### Brief
Please render the lines of the items as a JSON list of strings, one string per line with blank lines left out, starting at the very first line of the items and going on through the line with "dos dados coletados". Include both of those lines and nothing past them.

[Saved entries]
++++++++++++++++++++

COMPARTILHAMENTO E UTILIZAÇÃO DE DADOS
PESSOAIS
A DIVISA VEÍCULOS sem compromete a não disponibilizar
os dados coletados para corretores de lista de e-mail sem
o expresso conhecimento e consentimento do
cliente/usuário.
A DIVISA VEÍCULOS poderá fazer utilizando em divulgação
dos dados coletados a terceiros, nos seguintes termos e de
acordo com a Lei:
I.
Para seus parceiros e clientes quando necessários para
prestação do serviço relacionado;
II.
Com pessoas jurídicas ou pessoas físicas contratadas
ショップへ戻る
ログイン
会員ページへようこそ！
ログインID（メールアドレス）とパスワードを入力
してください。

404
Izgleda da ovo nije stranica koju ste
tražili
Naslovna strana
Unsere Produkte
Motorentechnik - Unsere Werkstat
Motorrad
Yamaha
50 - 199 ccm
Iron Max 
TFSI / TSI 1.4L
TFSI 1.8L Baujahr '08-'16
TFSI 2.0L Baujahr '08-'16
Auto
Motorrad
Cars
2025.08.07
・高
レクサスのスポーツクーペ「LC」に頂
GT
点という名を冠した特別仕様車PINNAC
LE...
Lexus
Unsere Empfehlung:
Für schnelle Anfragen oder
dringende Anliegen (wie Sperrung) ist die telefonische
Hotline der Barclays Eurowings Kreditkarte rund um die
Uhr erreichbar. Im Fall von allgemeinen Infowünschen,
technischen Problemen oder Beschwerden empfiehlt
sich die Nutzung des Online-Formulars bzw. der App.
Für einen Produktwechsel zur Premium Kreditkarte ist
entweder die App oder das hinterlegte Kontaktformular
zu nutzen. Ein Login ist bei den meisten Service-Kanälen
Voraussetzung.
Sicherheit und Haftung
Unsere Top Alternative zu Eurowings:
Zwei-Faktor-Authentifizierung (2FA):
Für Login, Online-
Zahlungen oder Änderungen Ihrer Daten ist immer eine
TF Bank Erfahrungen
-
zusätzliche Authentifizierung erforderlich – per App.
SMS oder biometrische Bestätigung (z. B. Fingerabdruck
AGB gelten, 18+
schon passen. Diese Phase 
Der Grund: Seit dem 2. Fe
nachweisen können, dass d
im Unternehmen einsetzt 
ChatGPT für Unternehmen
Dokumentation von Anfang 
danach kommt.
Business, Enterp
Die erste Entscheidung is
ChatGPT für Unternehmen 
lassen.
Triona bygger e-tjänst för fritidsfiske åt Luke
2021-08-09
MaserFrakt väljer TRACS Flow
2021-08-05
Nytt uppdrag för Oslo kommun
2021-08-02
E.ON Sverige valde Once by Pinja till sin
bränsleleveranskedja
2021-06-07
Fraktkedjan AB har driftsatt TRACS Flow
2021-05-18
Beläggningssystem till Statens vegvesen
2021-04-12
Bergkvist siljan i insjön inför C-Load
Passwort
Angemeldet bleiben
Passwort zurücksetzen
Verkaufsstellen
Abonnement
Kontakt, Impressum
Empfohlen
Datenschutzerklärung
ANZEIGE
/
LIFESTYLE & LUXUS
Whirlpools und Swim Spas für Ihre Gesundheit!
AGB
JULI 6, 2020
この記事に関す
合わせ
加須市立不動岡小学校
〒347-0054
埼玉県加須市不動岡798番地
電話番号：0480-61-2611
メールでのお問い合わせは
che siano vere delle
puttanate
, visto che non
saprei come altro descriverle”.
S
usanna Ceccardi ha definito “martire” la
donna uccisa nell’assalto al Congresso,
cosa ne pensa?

++++++++++++++++++++

### Final answer
[
  "COMPARTILHAMENTO E UTILIZAÇÃO DE DADOS",
  "PESSOAIS",
  "A DIVISA VEÍCULOS sem compromete a não disponibilizar",
  "os dados coletados para corretores de lista de e-mail sem",
  "o expresso conhecimento e consentimento do",
  "cliente/usuário.",
  "A DIVISA VEÍCULOS poderá fazer utilizando em divulgação",
  "dos dados coletados a terceiros, nos seguintes termos e de"
]